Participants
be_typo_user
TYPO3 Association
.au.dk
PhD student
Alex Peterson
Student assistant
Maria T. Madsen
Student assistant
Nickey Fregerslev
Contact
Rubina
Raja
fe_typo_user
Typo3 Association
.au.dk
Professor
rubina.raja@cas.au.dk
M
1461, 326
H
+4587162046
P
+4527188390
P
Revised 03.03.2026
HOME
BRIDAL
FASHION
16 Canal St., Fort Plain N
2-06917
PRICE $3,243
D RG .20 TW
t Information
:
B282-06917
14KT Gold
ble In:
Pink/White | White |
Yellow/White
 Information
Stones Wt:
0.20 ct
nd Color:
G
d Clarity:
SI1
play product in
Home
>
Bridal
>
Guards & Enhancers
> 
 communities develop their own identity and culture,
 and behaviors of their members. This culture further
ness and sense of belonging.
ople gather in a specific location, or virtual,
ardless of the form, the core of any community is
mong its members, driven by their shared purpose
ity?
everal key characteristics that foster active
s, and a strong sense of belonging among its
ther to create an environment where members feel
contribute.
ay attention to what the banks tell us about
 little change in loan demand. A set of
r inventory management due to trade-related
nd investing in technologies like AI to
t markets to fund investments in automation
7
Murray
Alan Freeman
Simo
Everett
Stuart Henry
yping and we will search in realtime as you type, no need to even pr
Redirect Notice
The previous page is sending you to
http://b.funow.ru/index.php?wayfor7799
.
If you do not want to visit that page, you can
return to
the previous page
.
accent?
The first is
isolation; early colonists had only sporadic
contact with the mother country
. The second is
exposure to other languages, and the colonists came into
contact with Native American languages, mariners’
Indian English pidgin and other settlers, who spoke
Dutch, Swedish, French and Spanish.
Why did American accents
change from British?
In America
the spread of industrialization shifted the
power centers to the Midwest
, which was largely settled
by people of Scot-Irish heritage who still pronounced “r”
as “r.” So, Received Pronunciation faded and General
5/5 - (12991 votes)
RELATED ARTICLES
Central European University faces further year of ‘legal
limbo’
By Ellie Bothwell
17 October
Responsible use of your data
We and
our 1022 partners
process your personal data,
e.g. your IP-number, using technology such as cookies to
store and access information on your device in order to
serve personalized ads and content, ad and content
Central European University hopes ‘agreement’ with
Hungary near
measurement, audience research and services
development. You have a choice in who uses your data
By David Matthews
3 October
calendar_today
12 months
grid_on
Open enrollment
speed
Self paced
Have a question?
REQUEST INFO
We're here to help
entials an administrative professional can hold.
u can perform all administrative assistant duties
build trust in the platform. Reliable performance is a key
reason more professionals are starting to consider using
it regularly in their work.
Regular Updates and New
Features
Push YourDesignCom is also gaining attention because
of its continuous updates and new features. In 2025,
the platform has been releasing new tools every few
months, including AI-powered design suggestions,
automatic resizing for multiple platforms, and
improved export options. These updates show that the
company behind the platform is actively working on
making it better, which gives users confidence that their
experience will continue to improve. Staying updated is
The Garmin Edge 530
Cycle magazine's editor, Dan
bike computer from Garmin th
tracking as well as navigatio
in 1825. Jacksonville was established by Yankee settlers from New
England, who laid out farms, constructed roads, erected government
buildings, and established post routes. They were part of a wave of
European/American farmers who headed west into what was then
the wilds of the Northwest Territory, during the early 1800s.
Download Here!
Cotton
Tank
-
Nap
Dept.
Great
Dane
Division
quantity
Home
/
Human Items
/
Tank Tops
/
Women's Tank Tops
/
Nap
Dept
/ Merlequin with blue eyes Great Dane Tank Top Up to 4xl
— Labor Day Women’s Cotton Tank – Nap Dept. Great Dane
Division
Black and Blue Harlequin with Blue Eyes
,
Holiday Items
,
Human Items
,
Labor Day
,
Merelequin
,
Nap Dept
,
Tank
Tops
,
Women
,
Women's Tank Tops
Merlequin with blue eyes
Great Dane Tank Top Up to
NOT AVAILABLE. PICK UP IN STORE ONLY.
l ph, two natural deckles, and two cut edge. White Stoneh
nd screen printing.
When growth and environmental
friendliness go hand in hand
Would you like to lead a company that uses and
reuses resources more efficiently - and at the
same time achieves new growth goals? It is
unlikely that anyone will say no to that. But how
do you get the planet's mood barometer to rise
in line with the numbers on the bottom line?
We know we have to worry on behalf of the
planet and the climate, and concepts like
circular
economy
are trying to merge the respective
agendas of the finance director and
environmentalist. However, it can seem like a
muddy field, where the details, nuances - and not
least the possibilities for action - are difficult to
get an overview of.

## TASK
For this task, set down the entire listing word for word.

## EXERCISE SOLUTION
Participants
be_typo_user
TYPO3 Association
.au.dk
PhD student
Alex Peterson
Student assistant
Maria T. Madsen
Student assistant
Nickey Fregerslev
Contact
Rubina
Raja
fe_typo_user
Typo3 Association
.au.dk
Professor
rubina.raja@cas.au.dk
M
1461, 326
H
+4587162046
P
+4527188390
P
Revised 03.03.2026
HOME
BRIDAL
FASHION
16 Canal St., Fort Plain N
2-06917
PRICE $3,243
D RG .20 TW
t Information
:
B282-06917
14KT Gold
ble In:
Pink/White | White |
Yellow/White
 Information
Stones Wt:
0.20 ct
nd Color:
G
d Clarity:
SI1
play product in
Home
>
Bridal
>
Guards & Enhancers
> 
 communities develop their own identity and culture,
 and behaviors of their members. This culture further
ness and sense of belonging.
ople gather in a specific location, or virtual,
ardless of the form, the core of any community is
mong its members, driven by their shared purpose
ity?
everal key characteristics that foster active
s, and a strong sense of belonging among its
ther to create an environment where members feel
contribute.
ay attention to what the banks tell us about
 little change in loan demand. A set of
r inventory management due to trade-related
nd investing in technologies like AI to
t markets to fund investments in automation
7
Murray
Alan Freeman
Simo
Everett
Stuart Henry
yping and we will search in realtime as you type, no need to even pr
Redirect Notice
The previous page is sending you to
http://b.funow.ru/index.php?wayfor7799
.
If you do not want to visit that page, you can
return to
the previous page
.
accent?
The first is
isolation; early colonists had only sporadic
contact with the mother country
. The second is
exposure to other languages, and the colonists came into
contact with Native American languages, mariners’
Indian English pidgin and other settlers, who spoke
Dutch, Swedish, French and Spanish.
Why did American accents
change from British?
In America
the spread of industrialization shifted the
power centers to the Midwest
, which was largely settled
by people of Scot-Irish heritage who still pronounced “r”
as “r.” So, Received Pronunciation faded and General
5/5 - (12991 votes)
RELATED ARTICLES
Central European University faces further year of ‘legal
limbo’
By Ellie Bothwell
17 October
Responsible use of your data
We and
our 1022 partners
process your personal data,
e.g. your IP-number, using technology such as cookies to
store and access information on your device in order to
serve personalized ads and content, ad and content
Central European University hopes ‘agreement’ with
Hungary near
measurement, audience research and services
development. You have a choice in who uses your data
By David Matthews
3 October
calendar_today
12 months
grid_on
Open enrollment
speed
Self paced
Have a question?
REQUEST INFO
We're here to help
entials an administrative professional can hold.
u can perform all administrative assistant duties
build trust in the platform. Reliable performance is a key
reason more professionals are starting to consider using
it regularly in their work.
Regular Updates and New
Features
Push YourDesignCom is also gaining attention because
of its continuous updates and new features. In 2025,
the platform has been releasing new tools every few
months, including AI-powered design suggestions,
automatic resizing for multiple platforms, and
improved export options. These updates show that the
company behind the platform is actively working on
making it better, which gives users confidence that their
experience will continue to improve. Staying updated is
The Garmin Edge 530
Cycle magazine's editor, Dan
bike computer from Garmin th
tracking as well as navigatio
in 1825. Jacksonville was established by Yankee settlers from New
England, who laid out farms, constructed roads, erected government
buildings, and established post routes. They were part of a wave of
European/American farmers who headed west into what was then
the wilds of the Northwest Territory, during the early 1800s.
Download Here!
Cotton
Tank
-
Nap
Dept.
Great
Dane
Division
quantity
Home
/
Human Items
/
Tank Tops
/
Women's Tank Tops
/
Nap
Dept
/ Merlequin with blue eyes Great Dane Tank Top Up to 4xl
— Labor Day Women’s Cotton Tank – Nap Dept. Great Dane
Division
Black and Blue Harlequin with Blue Eyes
,
Holiday Items
,
Human Items
,
Labor Day
,
Merelequin
,
Nap Dept
,
Tank
Tops
,
Women
,
Women's Tank Tops
Merlequin with blue eyes
Great Dane Tank Top Up to
NOT AVAILABLE. PICK UP IN STORE ONLY.
l ph, two natural deckles, and two cut edge. White Stoneh
nd screen printing.
When growth and environmental
friendliness go hand in hand
Would you like to lead a company that uses and
reuses resources more efficiently - and at the
same time achieves new growth goals? It is
unlikely that anyone will say no to that. But how
do you get the planet's mood barometer to rise
in line with the numbers on the bottom line?
We know we have to worry on behalf of the
planet and the climate, and concepts like
circular
economy
are trying to merge the respective
agendas of the finance director and
environmentalist. However, it can seem like a
muddy field, where the details, nuances - and not
least the possibilities for action - are difficult to
get an overview of.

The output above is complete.